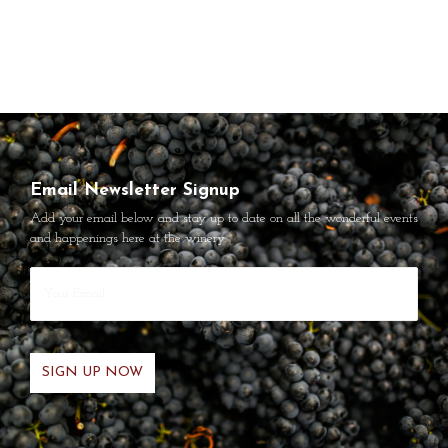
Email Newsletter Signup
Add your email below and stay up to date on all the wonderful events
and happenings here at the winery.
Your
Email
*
...
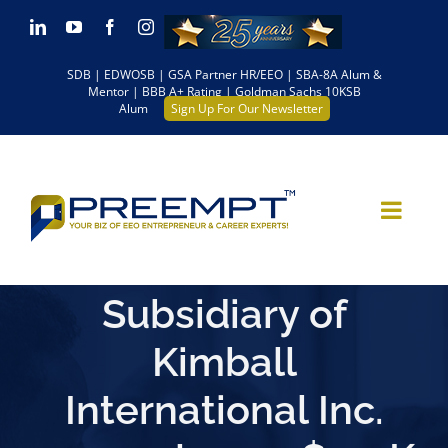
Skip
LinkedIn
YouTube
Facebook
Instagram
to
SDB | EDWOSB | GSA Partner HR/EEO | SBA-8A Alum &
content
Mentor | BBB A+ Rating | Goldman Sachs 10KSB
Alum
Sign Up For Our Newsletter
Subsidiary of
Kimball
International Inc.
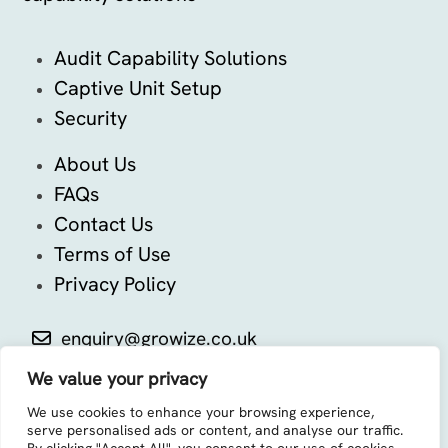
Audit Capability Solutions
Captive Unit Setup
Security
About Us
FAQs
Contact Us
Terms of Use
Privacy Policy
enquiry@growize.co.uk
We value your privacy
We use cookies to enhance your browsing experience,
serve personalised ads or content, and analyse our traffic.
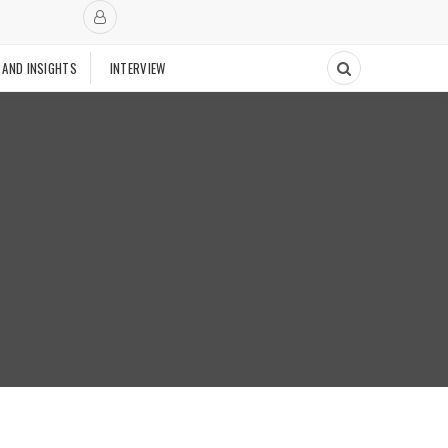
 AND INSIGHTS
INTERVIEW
* * *
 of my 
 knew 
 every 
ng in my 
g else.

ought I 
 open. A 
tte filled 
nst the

■ Your objective
Count the lines in the records above that contain the string "Alum". Give only the number.

■ Task result
2